PROBLEM >> A word-for-word repetition of all the entries is needed.

(Items from a dataset)
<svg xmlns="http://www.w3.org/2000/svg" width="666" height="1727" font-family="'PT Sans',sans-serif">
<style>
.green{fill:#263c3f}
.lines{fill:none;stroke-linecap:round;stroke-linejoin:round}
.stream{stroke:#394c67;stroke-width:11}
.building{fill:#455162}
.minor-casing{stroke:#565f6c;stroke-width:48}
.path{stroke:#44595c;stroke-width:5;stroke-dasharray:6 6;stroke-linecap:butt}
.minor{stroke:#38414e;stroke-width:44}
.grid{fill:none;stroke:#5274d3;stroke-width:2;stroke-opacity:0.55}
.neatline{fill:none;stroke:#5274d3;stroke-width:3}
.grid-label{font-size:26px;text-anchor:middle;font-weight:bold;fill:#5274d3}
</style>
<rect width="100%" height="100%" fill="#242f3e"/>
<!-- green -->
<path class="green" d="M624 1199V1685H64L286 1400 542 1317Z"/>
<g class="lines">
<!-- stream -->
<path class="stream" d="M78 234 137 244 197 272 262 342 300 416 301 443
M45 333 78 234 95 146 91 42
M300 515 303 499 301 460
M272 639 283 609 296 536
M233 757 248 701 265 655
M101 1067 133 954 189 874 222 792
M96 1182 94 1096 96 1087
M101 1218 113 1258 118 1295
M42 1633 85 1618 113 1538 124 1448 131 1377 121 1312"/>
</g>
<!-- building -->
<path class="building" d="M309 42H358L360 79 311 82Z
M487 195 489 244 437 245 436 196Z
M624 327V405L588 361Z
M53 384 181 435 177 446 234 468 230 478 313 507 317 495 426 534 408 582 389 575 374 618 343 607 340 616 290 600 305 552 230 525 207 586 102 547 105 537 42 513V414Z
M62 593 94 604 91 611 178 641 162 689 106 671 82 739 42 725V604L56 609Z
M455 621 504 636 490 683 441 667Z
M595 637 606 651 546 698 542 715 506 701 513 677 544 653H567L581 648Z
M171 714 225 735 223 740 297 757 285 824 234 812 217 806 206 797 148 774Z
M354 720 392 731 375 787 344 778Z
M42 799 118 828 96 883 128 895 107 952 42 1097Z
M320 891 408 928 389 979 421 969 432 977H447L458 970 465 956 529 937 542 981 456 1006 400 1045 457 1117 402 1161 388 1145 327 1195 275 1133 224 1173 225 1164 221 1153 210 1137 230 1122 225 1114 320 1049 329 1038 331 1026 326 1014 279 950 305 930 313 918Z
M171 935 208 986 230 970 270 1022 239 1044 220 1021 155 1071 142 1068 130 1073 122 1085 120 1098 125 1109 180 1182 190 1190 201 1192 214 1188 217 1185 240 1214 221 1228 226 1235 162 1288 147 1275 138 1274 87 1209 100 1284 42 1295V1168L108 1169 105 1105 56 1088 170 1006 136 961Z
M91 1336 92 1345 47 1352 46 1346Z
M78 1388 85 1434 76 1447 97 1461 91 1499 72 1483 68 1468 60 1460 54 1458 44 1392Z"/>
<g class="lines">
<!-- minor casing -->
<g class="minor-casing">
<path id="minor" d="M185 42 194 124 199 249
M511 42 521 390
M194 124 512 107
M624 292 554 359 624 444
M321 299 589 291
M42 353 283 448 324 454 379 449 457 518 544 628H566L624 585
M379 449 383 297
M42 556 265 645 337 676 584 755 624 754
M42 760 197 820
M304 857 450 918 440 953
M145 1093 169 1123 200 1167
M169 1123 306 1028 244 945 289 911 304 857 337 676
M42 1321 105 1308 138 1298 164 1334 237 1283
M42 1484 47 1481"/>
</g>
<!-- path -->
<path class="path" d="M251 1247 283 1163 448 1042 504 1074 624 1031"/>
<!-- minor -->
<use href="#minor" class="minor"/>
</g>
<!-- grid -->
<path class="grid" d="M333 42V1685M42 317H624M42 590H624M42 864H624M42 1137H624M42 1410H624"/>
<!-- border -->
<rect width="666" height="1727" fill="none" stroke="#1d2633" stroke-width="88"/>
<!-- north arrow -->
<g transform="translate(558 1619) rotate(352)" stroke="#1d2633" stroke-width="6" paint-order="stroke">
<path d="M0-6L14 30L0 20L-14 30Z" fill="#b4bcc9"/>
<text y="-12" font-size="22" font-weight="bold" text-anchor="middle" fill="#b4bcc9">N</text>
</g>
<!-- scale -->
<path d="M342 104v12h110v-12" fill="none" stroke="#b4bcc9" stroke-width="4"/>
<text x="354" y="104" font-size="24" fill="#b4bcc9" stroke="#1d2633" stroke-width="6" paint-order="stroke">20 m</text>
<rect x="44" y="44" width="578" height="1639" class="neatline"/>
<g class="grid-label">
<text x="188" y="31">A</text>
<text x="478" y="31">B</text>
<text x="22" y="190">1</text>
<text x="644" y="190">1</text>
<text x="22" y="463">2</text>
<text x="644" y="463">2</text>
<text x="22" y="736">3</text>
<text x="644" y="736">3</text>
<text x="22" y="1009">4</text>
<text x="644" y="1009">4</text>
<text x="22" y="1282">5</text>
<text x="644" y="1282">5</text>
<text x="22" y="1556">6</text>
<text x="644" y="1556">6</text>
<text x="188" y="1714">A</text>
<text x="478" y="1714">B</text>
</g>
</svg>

RESULT FOR THIS EXERCISE >>
<svg xmlns="http://www.w3.org/2000/svg" width="666" height="1727" font-family="'PT Sans',sans-serif">
<style>
.green{fill:#263c3f}
.lines{fill:none;stroke-linecap:round;stroke-linejoin:round}
.stream{stroke:#394c67;stroke-width:11}
.building{fill:#455162}
.minor-casing{stroke:#565f6c;stroke-width:48}
.path{stroke:#44595c;stroke-width:5;stroke-dasharray:6 6;stroke-linecap:butt}
.minor{stroke:#38414e;stroke-width:44}
.grid{fill:none;stroke:#5274d3;stroke-width:2;stroke-opacity:0.55}
.neatline{fill:none;stroke:#5274d3;stroke-width:3}
.grid-label{font-size:26px;text-anchor:middle;font-weight:bold;fill:#5274d3}
</style>
<rect width="100%" height="100%" fill="#242f3e"/>
<!-- green -->
<path class="green" d="M624 1199V1685H64L286 1400 542 1317Z"/>
<g class="lines">
<!-- stream -->
<path class="stream" d="M78 234 137 244 197 272 262 342 300 416 301 443
M45 333 78 234 95 146 91 42
M300 515 303 499 301 460
M272 639 283 609 296 536
M233 757 248 701 265 655
M101 1067 133 954 189 874 222 792
M96 1182 94 1096 96 1087
M101 1218 113 1258 118 1295
M42 1633 85 1618 113 1538 124 1448 131 1377 121 1312"/>
</g>
<!-- building -->
<path class="building" d="M309 42H358L360 79 311 82Z
M487 195 489 244 437 245 436 196Z
M624 327V405L588 361Z
M53 384 181 435 177 446 234 468 230 478 313 507 317 495 426 534 408 582 389 575 374 618 343 607 340 616 290 600 305 552 230 525 207 586 102 547 105 537 42 513V414Z
M62 593 94 604 91 611 178 641 162 689 106 671 82 739 42 725V604L56 609Z
M455 621 504 636 490 683 441 667Z
M595 637 606 651 546 698 542 715 506 701 513 677 544 653H567L581 648Z
M171 714 225 735 223 740 297 757 285 824 234 812 217 806 206 797 148 774Z
M354 720 392 731 375 787 344 778Z
M42 799 118 828 96 883 128 895 107 952 42 1097Z
M320 891 408 928 389 979 421 969 432 977H447L458 970 465 956 529 937 542 981 456 1006 400 1045 457 1117 402 1161 388 1145 327 1195 275 1133 224 1173 225 1164 221 1153 210 1137 230 1122 225 1114 320 1049 329 1038 331 1026 326 1014 279 950 305 930 313 918Z
M171 935 208 986 230 970 270 1022 239 1044 220 1021 155 1071 142 1068 130 1073 122 1085 120 1098 125 1109 180 1182 190 1190 201 1192 214 1188 217 1185 240 1214 221 1228 226 1235 162 1288 147 1275 138 1274 87 1209 100 1284 42 1295V1168L108 1169 105 1105 56 1088 170 1006 136 961Z
M91 1336 92 1345 47 1352 46 1346Z
M78 1388 85 1434 76 1447 97 1461 91 1499 72 1483 68 1468 60 1460 54 1458 44 1392Z"/>
<g class="lines">
<!-- minor casing -->
<g class="minor-casing">
<path id="minor" d="M185 42 194 124 199 249
M511 42 521 390
M194 124 512 107
M624 292 554 359 624 444
M321 299 589 291
M42 353 283 448 324 454 379 449 457 518 544 628H566L624 585
M379 449 383 297
M42 556 265 645 337 676 584 755 624 754
M42 760 197 820
M304 857 450 918 440 953
M145 1093 169 1123 200 1167
M169 1123 306 1028 244 945 289 911 304 857 337 676
M42 1321 105 1308 138 1298 164 1334 237 1283
M42 1484 47 1481"/>
</g>
<!-- path -->
<path class="path" d="M251 1247 283 1163 448 1042 504 1074 624 1031"/>
<!-- minor -->
<use href="#minor" class="minor"/>
</g>
<!-- grid -->
<path class="grid" d="M333 42V1685M42 317H624M42 590H624M42 864H624M42 1137H624M42 1410H624"/>
<!-- border -->
<rect width="666" height="1727" fill="none" stroke="#1d2633" stroke-width="88"/>
<!-- north arrow -->
<g transform="translate(558 1619) rotate(352)" stroke="#1d2633" stroke-width="6" paint-order="stroke">
<path d="M0-6L14 30L0 20L-14 30Z" fill="#b4bcc9"/>
<text y="-12" font-size="22" font-weight="bold" text-anchor="middle" fill="#b4bcc9">N</text>
</g>
<!-- scale -->
<path d="M342 104v12h110v-12" fill="none" stroke="#b4bcc9" stroke-width="4"/>
<text x="354" y="104" font-size="24" fill="#b4bcc9" stroke="#1d2633" stroke-width="6" paint-order="stroke">20 m</text>
<rect x="44" y="44" width="578" height="1639" class="neatline"/>
<g class="grid-label">
<text x="188" y="31">A</text>
<text x="478" y="31">B</text>
<text x="22" y="190">1</text>
<text x="644" y="190">1</text>
<text x="22" y="463">2</text>
<text x="644" y="463">2</text>
<text x="22" y="736">3</text>
<text x="644" y="736">3</text>
<text x="22" y="1009">4</text>
<text x="644" y="1009">4</text>
<text x="22" y="1282">5</text>
<text x="644" y="1282">5</text>
<text x="22" y="1556">6</text>
<text x="644" y="1556">6</text>
<text x="188" y="1714">A</text>
<text x="478" y="1714">B</text>
</g>
</svg>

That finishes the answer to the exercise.